GOVERNMENTS should not rush to implement new security measures after bombs were found on UPS planes last week, says the head of the International Air Transport Association (Iata), the airlines trade group.
Speaking at a security conference in Frankfurt, Iata’s head Giovanni Bisignani said: “Effective solutions are not developed unilaterally or in haste.”
He insisted that airline security has improved dramatically in recent years.
“We are much more secure than in 2001, but there is room for improvement,” he added. “The events in Yemen have put cargo security at the top of our agenda.”

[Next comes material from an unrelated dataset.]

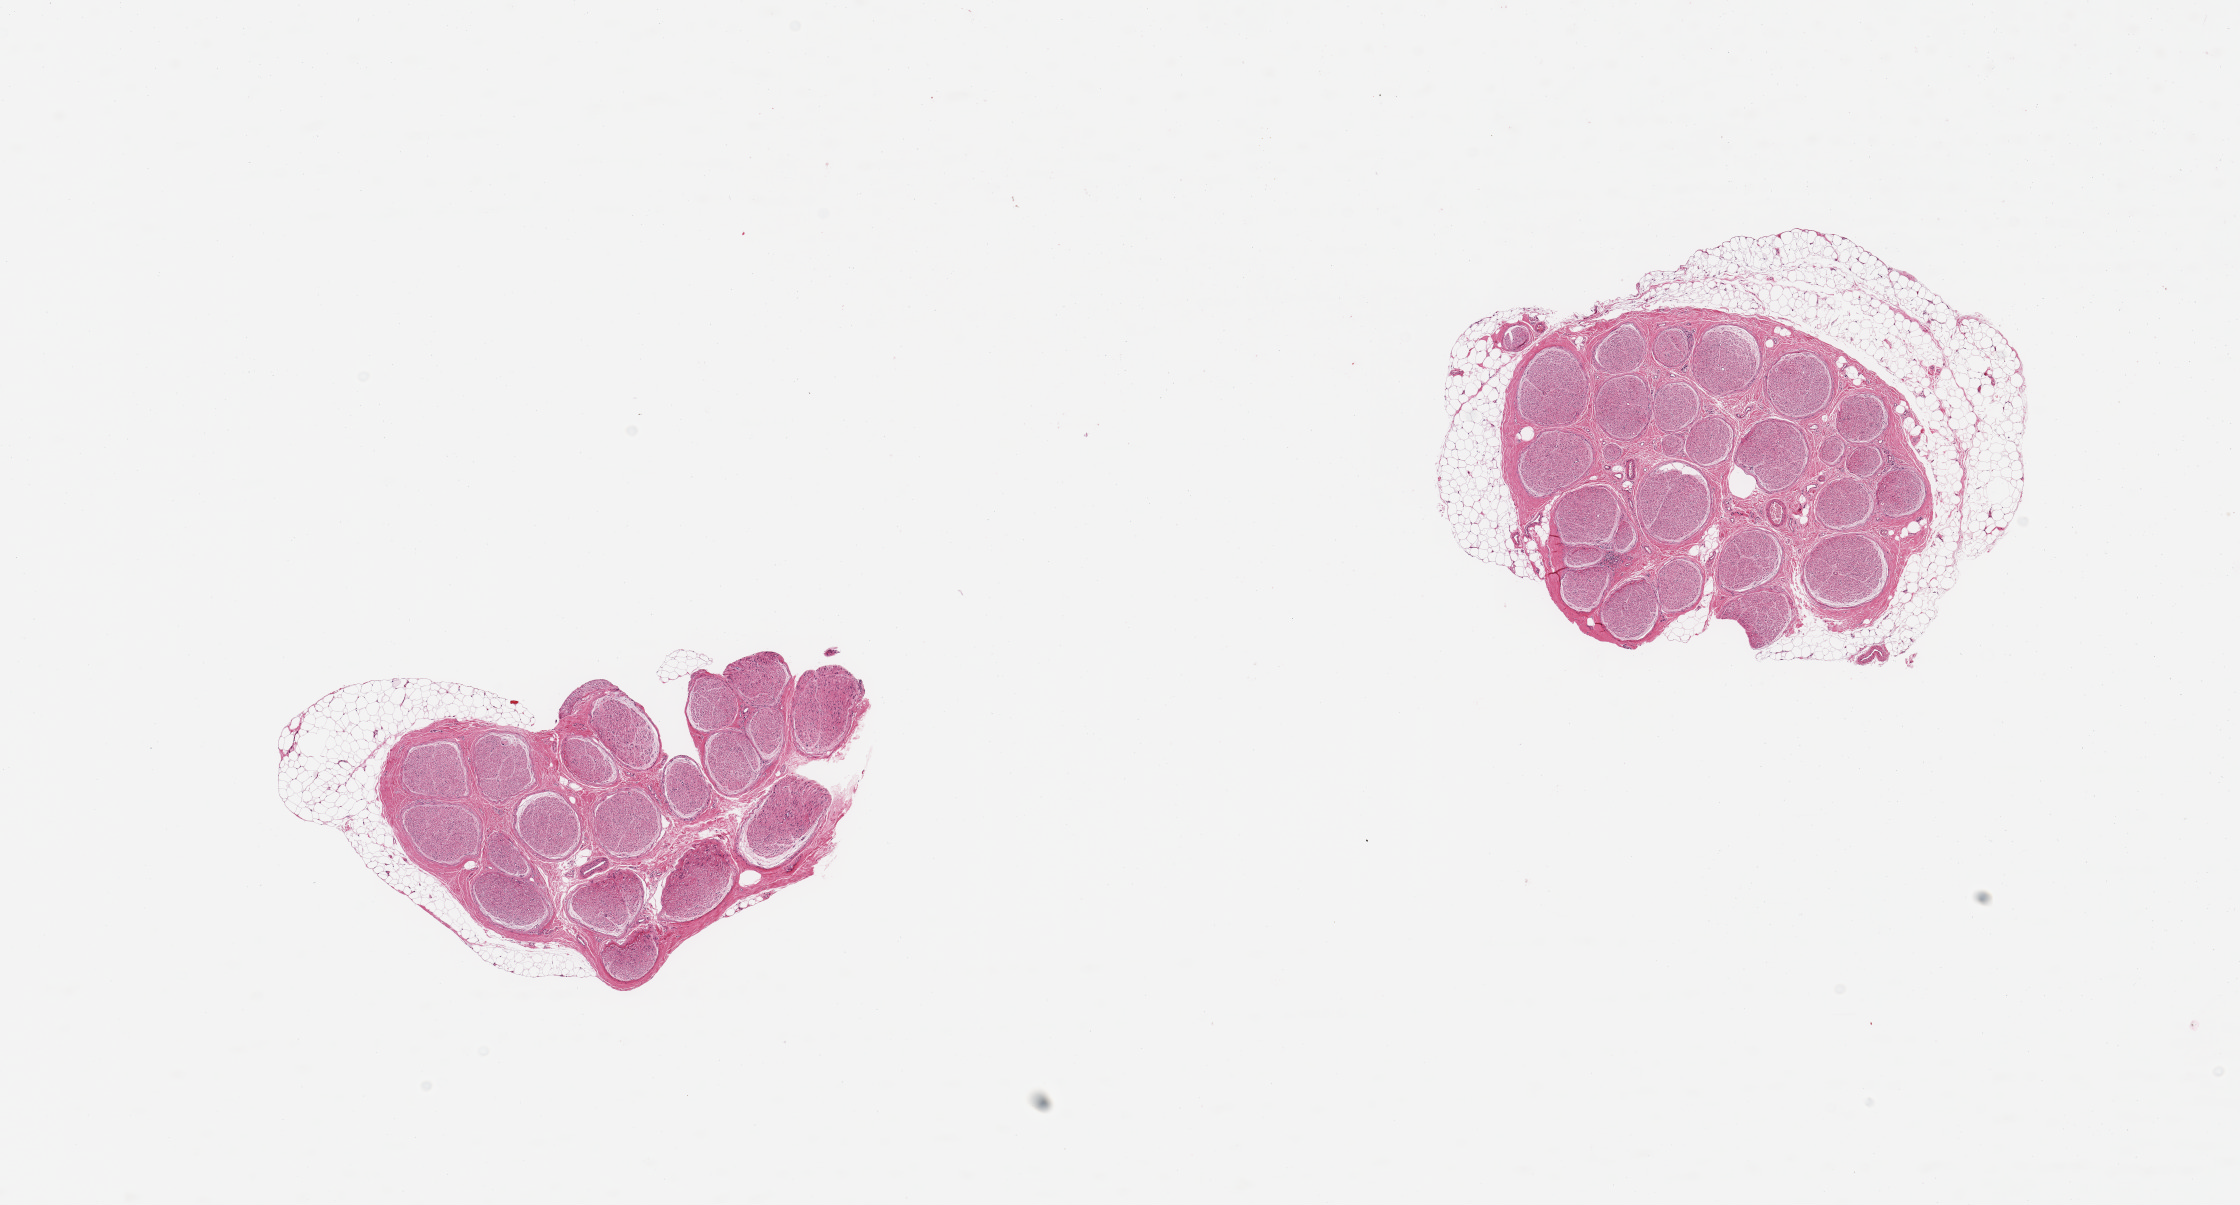
Hematoxylin and eosin (H&E) whole-slide image — low-resolution overview of the scanned area, about 17.7 x 9.5 mm (slide scanned at 20x); PAXgene-fixed paraffin-embedded (PFPE) section; section of tibial nerve (target tissue); tissue donor sample. Donor: male.
Pathologist's review note for this sample: 2 pieces, adherent fat up to ~0.8mm.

Another Iata spokesman cautioned against “knee-jerk reactions” to the plot which could harm the air industry. Iata said improvements were needed, but that any response had to be measured.
Among the recommendations that Iata makes for improving cargo security are: shifting the focus for airline security from finding bombs to intelligence-gathering; using more electronic screening for freight to make monitoring easier; and finding new “government-certified technology” to screen items of cargo.
“There is some promising technology but it is taking far too long to move from the laboratory to the airport,” said Bisignani.
The man who heads up America’s Transportation Security Administration, John Pistole, echoed Bisignani’s sentiments in comments he made at the security conference and suggested a calm approach. “Security cannot bring business to a standstill,” he said. “We must strike that balance. The US government understands this well.”
Airlines carried 26 million tonnes of freight in 2009 and that is set to increase rapidly over the next few years.